Here’s another way to look at deconstruction. A friend recently shared this post with me that said:
I’m a decluttering Christian. I’m learning that there’s a lot that felt essential but was just cultural clutter. I’m not tearing down the house, just cleaning.
We don’t have to get swept up in the clutter of culture wars. Boycotting Barbie, Target, Starbucks, Greta Gerwig, women pastors, Bud Light, The Grammy’s, and the Olympics is exhausting (and annoying) to keep up with! And it’s not what makes anyone a Christian.
The influencers who spark these outrages are the Kentucky Meat Shower vultures. We’re just trying to live our quiet little lives, and then someone like Charlie Kirk swoops overhead, pukes out his opinions, and we’re like “OMG this is so great! What a miracle!”
We literally eat it up. (Bleh.)
So to answer the question in the title: No, the Lord didn't send brisket to Kentucky in 1876. Miracles don’t come hidden in rotten meat and rancid theology. It’s just not a thing.
Personally, my faith feels a lot more peaceful without the clutter. Sure, it’s ordinary. Maybe even a little boring and uneventful. But there’s something about slowing down, rejecting binaries, and stepping away from Christian consumerism that makes me feel healthier, more grounded, and more human.
If you’re going to comment, here’s what I’d love to hear:
1. What’s another churchy idiom you’d like me to deconstruct?
2. How have you been slowing down, decluttering your faith, and giving yourself space to think critically?
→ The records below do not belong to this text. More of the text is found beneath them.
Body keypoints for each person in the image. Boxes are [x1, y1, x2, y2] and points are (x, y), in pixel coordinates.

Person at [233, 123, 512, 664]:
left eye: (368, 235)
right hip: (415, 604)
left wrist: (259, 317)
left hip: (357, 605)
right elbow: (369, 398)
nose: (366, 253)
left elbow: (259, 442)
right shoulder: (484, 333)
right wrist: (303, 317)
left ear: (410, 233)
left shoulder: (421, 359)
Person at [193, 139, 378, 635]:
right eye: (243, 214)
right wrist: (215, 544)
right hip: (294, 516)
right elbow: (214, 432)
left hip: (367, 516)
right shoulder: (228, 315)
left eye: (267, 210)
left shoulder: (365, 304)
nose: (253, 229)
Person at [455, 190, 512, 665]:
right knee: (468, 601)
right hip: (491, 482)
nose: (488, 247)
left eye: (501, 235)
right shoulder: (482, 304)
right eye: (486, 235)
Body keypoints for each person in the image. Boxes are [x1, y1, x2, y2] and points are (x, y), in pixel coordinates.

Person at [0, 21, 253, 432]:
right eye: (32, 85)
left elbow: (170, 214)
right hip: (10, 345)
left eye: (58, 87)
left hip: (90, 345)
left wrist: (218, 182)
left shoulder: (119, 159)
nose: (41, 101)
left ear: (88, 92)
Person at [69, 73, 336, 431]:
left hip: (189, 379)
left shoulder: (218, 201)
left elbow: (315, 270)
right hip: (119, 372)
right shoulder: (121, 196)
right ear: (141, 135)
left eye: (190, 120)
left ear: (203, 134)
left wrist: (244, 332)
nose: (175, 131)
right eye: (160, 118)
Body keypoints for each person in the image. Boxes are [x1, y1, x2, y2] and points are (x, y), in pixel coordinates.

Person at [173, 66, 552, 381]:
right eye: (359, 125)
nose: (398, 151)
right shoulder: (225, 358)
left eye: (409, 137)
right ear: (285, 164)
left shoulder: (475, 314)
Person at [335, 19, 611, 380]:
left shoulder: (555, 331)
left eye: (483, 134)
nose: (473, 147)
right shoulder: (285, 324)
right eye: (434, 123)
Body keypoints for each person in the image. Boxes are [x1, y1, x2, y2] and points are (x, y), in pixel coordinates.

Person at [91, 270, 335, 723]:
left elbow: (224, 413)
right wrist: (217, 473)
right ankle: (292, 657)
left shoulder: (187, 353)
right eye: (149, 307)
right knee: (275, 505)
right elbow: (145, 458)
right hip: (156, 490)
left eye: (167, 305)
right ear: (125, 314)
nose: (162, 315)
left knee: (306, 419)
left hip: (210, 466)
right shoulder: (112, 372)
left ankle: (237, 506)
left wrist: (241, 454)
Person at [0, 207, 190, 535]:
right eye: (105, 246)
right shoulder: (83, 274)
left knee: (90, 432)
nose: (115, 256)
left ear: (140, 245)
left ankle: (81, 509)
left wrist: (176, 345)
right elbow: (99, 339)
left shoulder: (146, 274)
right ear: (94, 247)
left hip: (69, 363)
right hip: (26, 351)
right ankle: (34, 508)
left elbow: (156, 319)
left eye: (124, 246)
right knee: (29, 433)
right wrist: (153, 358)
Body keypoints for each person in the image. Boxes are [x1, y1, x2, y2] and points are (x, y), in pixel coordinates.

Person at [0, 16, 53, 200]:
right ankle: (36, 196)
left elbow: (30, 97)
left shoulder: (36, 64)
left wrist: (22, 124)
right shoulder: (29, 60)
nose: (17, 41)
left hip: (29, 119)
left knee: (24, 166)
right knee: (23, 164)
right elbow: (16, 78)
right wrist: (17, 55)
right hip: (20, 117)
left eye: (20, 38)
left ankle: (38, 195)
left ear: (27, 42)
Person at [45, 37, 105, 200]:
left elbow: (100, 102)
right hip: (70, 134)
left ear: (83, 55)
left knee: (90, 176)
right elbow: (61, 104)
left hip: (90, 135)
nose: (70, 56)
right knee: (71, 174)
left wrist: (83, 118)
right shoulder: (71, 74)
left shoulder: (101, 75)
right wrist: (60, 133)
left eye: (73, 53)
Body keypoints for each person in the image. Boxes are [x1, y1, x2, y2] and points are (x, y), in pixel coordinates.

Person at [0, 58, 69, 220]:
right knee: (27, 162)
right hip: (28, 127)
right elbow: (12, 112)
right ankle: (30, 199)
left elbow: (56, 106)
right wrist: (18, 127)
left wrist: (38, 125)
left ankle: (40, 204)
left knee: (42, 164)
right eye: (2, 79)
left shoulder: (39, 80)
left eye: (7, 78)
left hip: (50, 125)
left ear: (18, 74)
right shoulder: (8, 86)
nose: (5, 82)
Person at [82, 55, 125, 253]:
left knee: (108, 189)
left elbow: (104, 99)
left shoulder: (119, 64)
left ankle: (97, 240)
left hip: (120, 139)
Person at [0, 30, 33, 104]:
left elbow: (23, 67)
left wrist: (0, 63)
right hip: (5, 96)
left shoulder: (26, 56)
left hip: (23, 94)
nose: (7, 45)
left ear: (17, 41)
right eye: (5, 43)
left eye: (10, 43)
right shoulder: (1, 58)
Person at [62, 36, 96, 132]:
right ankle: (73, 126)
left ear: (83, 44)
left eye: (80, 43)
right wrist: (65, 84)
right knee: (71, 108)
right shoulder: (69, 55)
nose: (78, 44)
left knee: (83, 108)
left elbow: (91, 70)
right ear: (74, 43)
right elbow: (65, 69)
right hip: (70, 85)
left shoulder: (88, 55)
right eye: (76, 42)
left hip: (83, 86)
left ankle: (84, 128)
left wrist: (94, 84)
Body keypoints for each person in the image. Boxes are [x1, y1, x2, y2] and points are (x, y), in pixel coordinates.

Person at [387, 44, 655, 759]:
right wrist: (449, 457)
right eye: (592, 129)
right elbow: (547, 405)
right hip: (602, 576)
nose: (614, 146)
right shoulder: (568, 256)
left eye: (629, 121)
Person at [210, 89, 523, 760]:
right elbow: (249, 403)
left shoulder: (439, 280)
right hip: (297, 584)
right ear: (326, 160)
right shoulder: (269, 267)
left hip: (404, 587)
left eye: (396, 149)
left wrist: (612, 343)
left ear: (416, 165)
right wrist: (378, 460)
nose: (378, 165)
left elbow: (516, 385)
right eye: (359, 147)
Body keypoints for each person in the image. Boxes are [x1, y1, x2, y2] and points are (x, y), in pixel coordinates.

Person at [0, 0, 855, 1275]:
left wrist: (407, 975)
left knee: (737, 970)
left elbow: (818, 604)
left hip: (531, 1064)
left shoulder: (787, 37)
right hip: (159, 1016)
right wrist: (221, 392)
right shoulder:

I enjoyed reading this explanation of what’s happening with big name pastors.
I relate. I know some pretty shady characters in previous churches that I attended. Something that I can’t wrap my brain around is how can a person lead a “double life” and preach a seemingly great sermon?
I laughed SO hard, Haylee--and then I was suddenly sobered. You have such a way of speaking truth without bludgeoning. You know, the way the people on your list beat people over the head! You are amazing. We need you.
As for another idiom I'd love to see you deconstruct: "Love the sinner, hate the sin.:" Y'know, "sins" that actually aren't sins. It smacks of, "Who you are is hateful, but I still love you." What?!